**Requirement:** Images are to be excluded from the copy, and the records below reproduced word for word.

[Dataset excerpts]
········

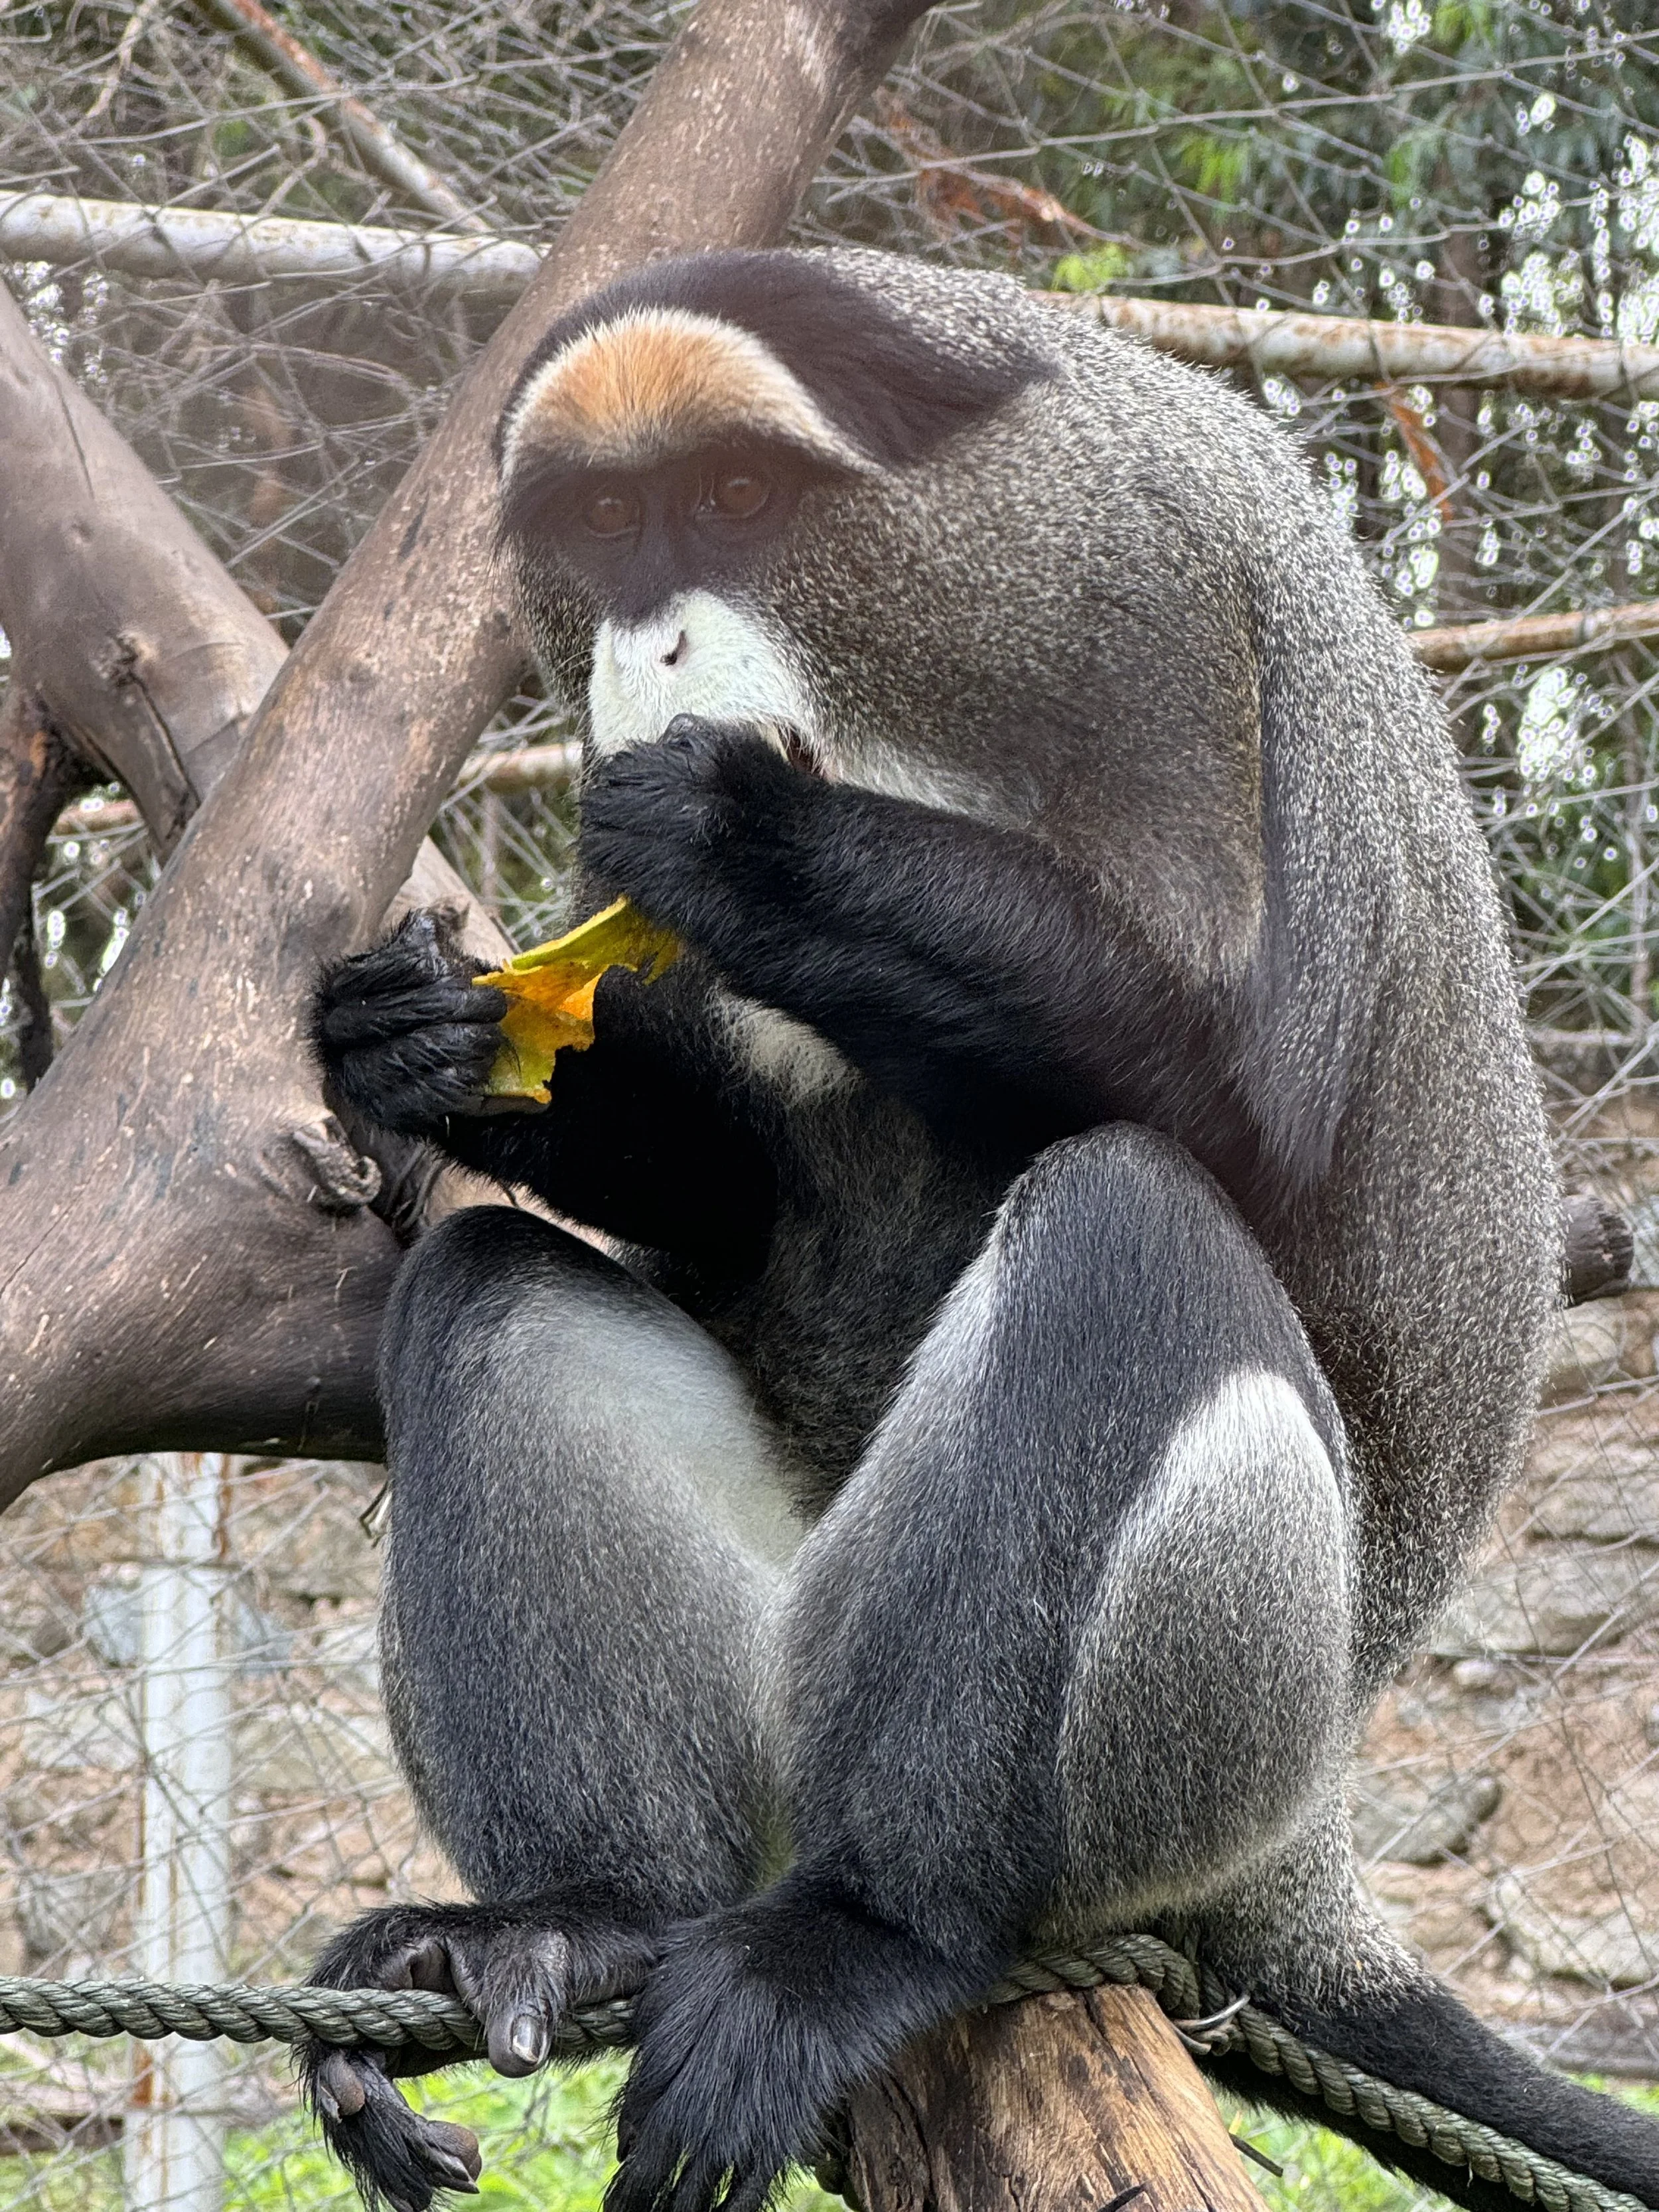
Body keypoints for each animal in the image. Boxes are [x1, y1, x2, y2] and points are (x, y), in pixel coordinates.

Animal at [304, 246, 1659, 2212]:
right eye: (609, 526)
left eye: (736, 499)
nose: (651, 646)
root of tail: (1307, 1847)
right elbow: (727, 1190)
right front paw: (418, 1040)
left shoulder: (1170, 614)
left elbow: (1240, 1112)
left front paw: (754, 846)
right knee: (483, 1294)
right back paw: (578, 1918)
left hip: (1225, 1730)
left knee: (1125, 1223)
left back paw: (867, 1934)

········

**Task result:**
Body keypoints for each animal in the image. Boxes are [x1, y1, x2, y2] and points are (x, y), in pixel coordinates.

Animal at [304, 246, 1659, 2212]:
right eye: (609, 526)
left eye: (736, 499)
nose: (651, 646)
root of tail: (1307, 1847)
right elbow: (727, 1190)
right front paw: (418, 1040)
left shoulder: (1170, 614)
left elbow: (1240, 1112)
left front paw: (754, 846)
right knee: (483, 1294)
right back paw: (578, 1918)
left hip: (1225, 1730)
left knee: (1125, 1223)
left back paw: (867, 1934)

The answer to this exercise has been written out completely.